SOURCE EXTRACT

One of the developers will fix it for sure.

Alex Jones wrote:
> Glen, I don't think this is the same bug...
>

Revision history for this message
Glen Turner (gdt-gdt) wrote : Re: bonobo-activation-server doesn't exit after logout, prevents panel applets from running on new login

Hi Alex,
Yeah. I think we have two bugs here. One where b-a-s mishandles time and one where b-a-s waits for all clients to finish and if a client hangs about then b-a-s does not exit but does not handle new incoming requests either. I've only looked at the first, on the selfish grounds that this is what bites me. I'm a bit surprised that people are having trouble reproducing the second (say by running the test client in the b-a-s test code with a breakpoint before it closes the connection).

I'll create a new bug report for the time issue and leave you with the other one.

INFORMATION SHOWN
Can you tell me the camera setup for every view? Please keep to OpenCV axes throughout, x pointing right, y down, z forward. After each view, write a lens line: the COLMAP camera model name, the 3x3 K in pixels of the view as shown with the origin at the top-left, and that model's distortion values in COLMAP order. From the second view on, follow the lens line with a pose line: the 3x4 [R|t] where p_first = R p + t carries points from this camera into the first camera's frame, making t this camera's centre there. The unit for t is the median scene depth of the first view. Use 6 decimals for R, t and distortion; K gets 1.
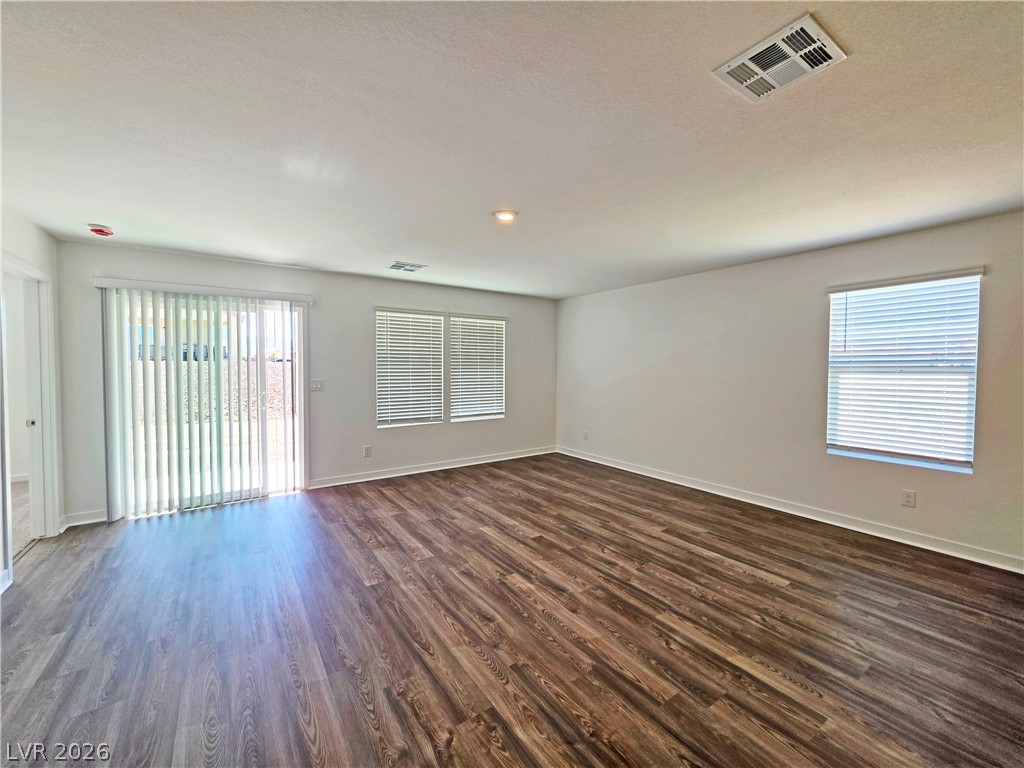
lens RADIAL K [[414.8, 0, 513.9], [0, 414.8, 385.3], [0, 0, 1]] dist [0.001695, 0.000448]
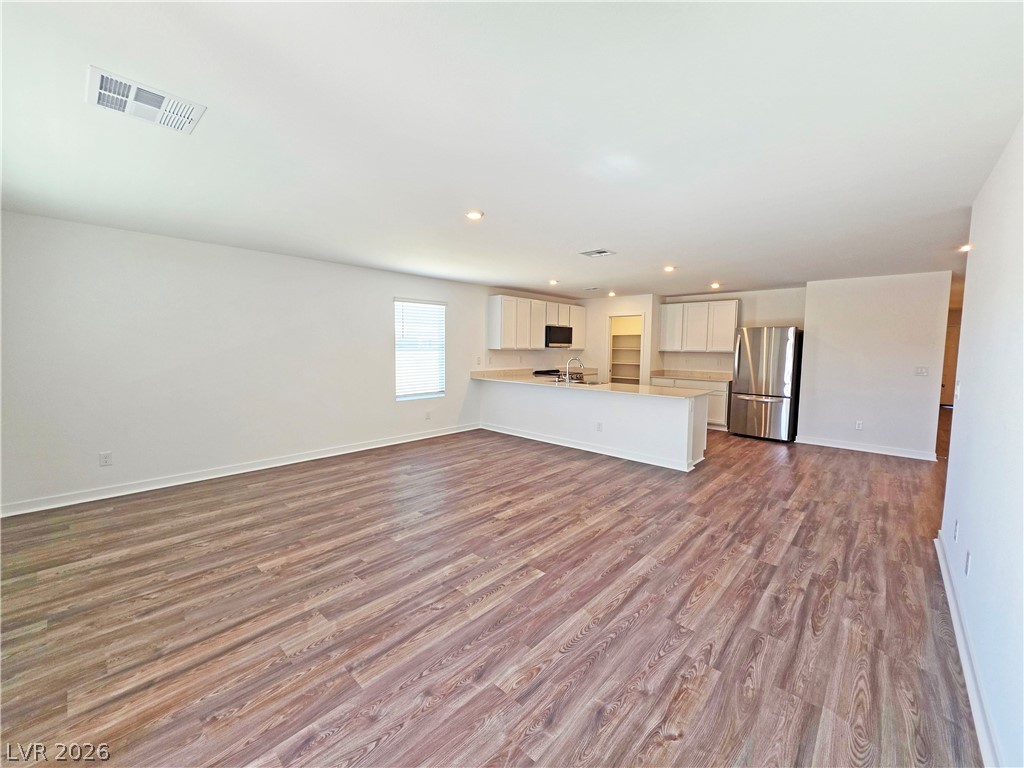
lens RADIAL K [[414.8, 0, 514.9], [0, 414.8, 381.6], [0, 0, 1]] dist [0.001695, 0.000448]
pose [[-0.225476, -0.087771, 0.970287, -1.016309], [0.031152, 0.994775, 0.097225, -0.060487], [-0.973751, 0.052148, -0.221563, 1.017494]]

TASKS
**1.** Repeat the portion of the bug report thread starting with "Revision history for" and going on through "closes the connection).".
**2.** For each statement, answer yes or no based on the bug report thread, and quote the words from it that decide the answer: (a) Glen Turner believes there are two separate bugs. (b) Glen Turner has looked into both bugs. (c) Glen Turner plans to open a new bug report for the time issue.
The listing has nothing to do with the bug report thread.

RESULTS OF THE EXERCISE
**1.**
Revision history for this message
Glen Turner (gdt-gdt) wrote : Re: bonobo-activation-server doesn't exit after logout, prevents panel applets from running on new login

Hi Alex,
Yeah. I think we have two bugs here. One where b-a-s mishandles time and one where b-a-s waits for all clients to finish and if a client hangs about then b-a-s does not exit but does not handle new incoming requests either. I've only looked at the first, on the selfish grounds that this is what bites me. I'm a bit surprised that people are having trouble reproducing the second (say by running the test client in the b-a-s test code with a breakpoint before it closes the connection).

**2.**
(a) Yes: "I think we have two bugs here."
(b) No: "I've only looked at the first"
(c) Yes: "I'll create a new bug report for the time issue"